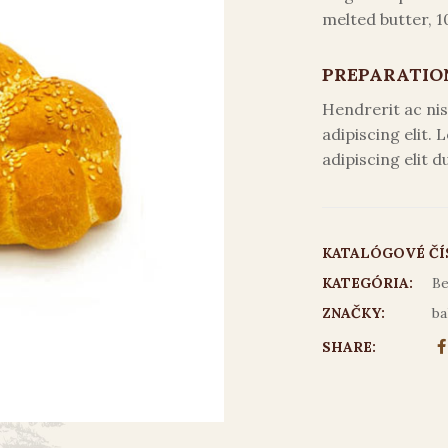
melted butter, 10
PREPARATIO
Hendrerit ac ni
adipiscing elit.
adipiscing elit d
KATALÓGOVÉ ČÍ
KATEGÓRIA:
Be
ZNAČKY:
ba
SHARE:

● ● ●

Exercise: Copy out the text of every row above line for line, without any changes. Leave the pictures out.

Response:
melted butter, 10
PREPARATIO
Hendrerit ac ni
adipiscing elit.
adipiscing elit d
KATALÓGOVÉ ČÍ
KATEGÓRIA:
Be
ZNAČKY:
ba
SHARE:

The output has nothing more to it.